▶ PAGE:
Throughout the sailing season Pioneer also offers special 3 hour Family Ecology Sails where families and visitors can board the historic schooner and set sail past Governors Island for the fishing grounds of Bay Ridge. Guests will help set a trawl net and haul it in, bringing up a variety of creatures from blue crabs to flounder. Children and adults help raise the sails to continue the exploration the old fashioned way. While sailing past the Statue of Liberty families will learn about the sea creatures caught with the trawl, examine plankton through a view-scope, test the water to learn about our marine ecosystem. Schooner Pioneer is also available for charters throughout the sailing season. Charters sail within New York Harbor, one of the most fascinating harbors in the world and afford unparalleled views of the Statue of Liberty, the Brooklyn Bridge, and the New York and New Jersey skylines, as well as a chance to witness all manner of vessels, from tugboats to cruise ships, as they perform their duties on the waterfront. Pioneer is the ideal vessel for private sails, group or company outings, and photo or film shoots! Your custom charter experience can be booked by emailing charters@seany.org.

In the days before paved roads, small coastal schooners such as Pioneer were the delivery trucks of their era, carrying various cargoes between coastal communities: lumber and stone from the islands of Maine, brick on the Hudson River, and oyster shell on the Chesapeake Bay. Almost all American cargo sloops and schooners were wood, but because she was built in what was then this country's center of iron shipbuilding, Pioneer had wrought-iron hull. She was the first of only two cargo sloops built of iron in this country, and is the only iron-hulled American merchant sailing vessel still in existence.

By 1930, when new owners moved her from the Delaware River to Massachusetts, she had been fitted with an engine, and was no longer using sails. In 1966 she was substantially rebuilt and turned into a sailing vessel once again. Today she plies the waters of NY Harbor carrying adults and children instead of cargo in her current role as a piece of "living history." Today Pioneer is an award winning sail training vessel teaching volunteers of all kinds, traditional maritime skills, and the art of tall ship sailing. Visitors can board Pioneer for 2-hour day and evening cruises, special programs, and charter experiences as she sails New York Harbor May through October.

The South Street Seaport Museum, located in the heart of the historic seaport district in New York City, preserves and interprets the history of New York as a great port city. Founded in 1967, and designated by Congress as America's National Maritime Museum, the Museum houses an extensive collection of works of art and artifacts, a maritime reference library, exhibition galleries and education spaces, working nineteenth century print shops, and an active fleet of historic vessels that all work to tell the story of "Where New York Begins."

▶ Source data:
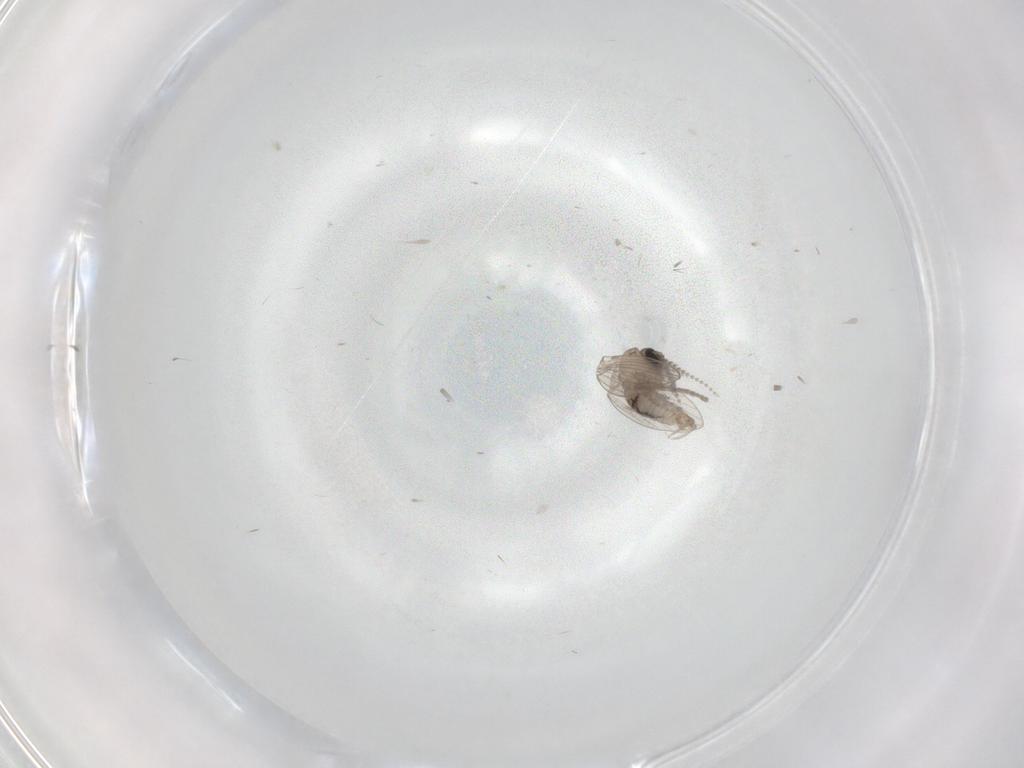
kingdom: Animalia
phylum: Arthropoda
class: Insecta
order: Diptera
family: Psychodidae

▶ GIVEN PROBLEM:
Condense the paragraph of the text about the schooner Pioneer that begins "In the days before paved roads" into a short list that keeps its main facts. These entries are separate from the text about the schooner Pioneer.

▶ RESULT OF THE TASK:
- Before paved roads, small coastal schooners like Pioneer served as the delivery trucks of their era, carrying cargo between coastal communities.
- Their cargoes included lumber and stone from the islands of Maine, brick on the Hudson River, and oyster shell on the Chesapeake Bay.
- Almost all American cargo sloops and schooners were wooden, but Pioneer had a wrought-iron hull because she was built in what was then the country's center of iron shipbuilding.
- She was the first of only two cargo sloops built of iron in the country.
- She is the only iron-hulled American merchant sailing vessel still in existence.